We investigated the carp populations in three rice growing areas in southern China, i.e. Qingtian county (120.31E, 27.99N) of Zhejiang Province, Congjiang county (108.68E, 25.63N) of Guizhou Province and Wuyishan city (118.13E, 27.14N) of Fujian Province. All of these sites had a long history of rice-fish co-culture. Thirty carp individuals were collected from each site. The tail fin of each individual carp was clipped and preserved in 95% ethanol, and stored under 4℃ temporarily. Genomic DNA was extracted from carp samples using a DNA extraction kit (E-Zup kit, Sangon, China). Microsatellite polymorphism of DNA samples was analyzed by using 20 pairs of microsatellite primers. The sequences were performed on ABI3730xl platform by Sangon Biotech (Shanghai, China).
Results/Conclusions
The Microsatellite analysis indicated that the genetic diversity of paddy field carp was high across the three sampling sites. The number of alleles (Na) ranged from 9.56 to 11.67, and the expected heterozygosity (He) was between 0.78 and 0.80, both higher than the average level of wild carp populations (Na=7.71, He=0.71).

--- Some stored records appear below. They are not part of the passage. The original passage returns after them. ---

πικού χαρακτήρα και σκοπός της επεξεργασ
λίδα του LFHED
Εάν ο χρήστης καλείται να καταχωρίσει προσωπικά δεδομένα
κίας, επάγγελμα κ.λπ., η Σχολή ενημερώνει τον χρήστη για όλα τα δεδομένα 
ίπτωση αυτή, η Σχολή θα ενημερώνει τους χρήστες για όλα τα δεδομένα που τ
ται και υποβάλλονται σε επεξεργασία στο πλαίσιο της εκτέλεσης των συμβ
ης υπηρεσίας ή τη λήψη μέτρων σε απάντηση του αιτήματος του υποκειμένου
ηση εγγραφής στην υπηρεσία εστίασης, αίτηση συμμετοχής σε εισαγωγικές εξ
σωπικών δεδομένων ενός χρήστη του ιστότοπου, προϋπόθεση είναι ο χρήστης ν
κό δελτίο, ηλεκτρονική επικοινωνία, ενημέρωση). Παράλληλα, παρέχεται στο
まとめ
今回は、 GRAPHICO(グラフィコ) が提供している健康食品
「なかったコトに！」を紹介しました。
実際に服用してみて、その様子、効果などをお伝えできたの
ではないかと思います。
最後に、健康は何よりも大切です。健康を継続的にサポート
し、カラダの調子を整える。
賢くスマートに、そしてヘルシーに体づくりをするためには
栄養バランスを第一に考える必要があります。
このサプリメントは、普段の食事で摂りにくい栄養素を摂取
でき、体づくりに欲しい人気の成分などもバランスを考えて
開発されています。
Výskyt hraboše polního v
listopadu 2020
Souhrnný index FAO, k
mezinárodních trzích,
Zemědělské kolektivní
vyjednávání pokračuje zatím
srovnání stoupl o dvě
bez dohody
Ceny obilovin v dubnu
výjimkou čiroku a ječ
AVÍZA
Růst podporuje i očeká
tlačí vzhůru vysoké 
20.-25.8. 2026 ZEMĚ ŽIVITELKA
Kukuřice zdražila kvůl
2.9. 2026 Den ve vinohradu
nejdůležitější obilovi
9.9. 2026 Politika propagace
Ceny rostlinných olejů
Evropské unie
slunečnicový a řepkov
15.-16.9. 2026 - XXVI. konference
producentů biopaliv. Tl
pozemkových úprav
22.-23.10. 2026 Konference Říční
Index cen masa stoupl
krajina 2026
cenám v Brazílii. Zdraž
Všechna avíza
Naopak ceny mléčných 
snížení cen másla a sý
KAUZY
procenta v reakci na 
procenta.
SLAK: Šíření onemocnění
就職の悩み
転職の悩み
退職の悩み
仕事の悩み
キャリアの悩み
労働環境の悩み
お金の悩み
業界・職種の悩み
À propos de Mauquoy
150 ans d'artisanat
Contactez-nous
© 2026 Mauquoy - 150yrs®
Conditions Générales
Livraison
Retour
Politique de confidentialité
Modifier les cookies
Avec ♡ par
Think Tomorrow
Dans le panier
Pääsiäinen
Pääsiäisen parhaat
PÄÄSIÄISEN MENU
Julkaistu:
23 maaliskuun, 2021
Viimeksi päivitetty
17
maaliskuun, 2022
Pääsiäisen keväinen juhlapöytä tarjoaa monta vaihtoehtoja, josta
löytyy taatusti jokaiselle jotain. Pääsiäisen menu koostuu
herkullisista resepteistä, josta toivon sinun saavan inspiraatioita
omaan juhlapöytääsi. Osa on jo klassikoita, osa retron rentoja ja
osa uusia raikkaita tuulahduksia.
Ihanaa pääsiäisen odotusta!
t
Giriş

The inbreeding coefficient (Fis) of the paddy field carp was between -0.02 and 0.07, suggesting a low risk of inbreeding depression. The analysis of molecular variance (AMOVA) showed that 92% of the genetic variation was within populations, with only 8% explained by differences among populations (P=0.001). Pairwise genetic differentiation (Fst) was relatively small. The principal coordinate analysis (PCoA) revealed that the three populations were clearly separated, but historical germplasm exchange might have occurred between Wuyishan and Qingtian since they are geographically close. Bayesian modeling (K=3) also showed that 90% of individuals from Congjian and Qingtian could be clustered into one population. The proportion for Wuyishan population, however, was only 70%, suggesting multiple origins. The above results indicated that the genetic diversity was maintained at a relatively high level across the three rice-fish systems, and the three carp populations were genetically separated from each other. Our study suggests that traditional agricultural systems would be important sites for genetic diversity conservation.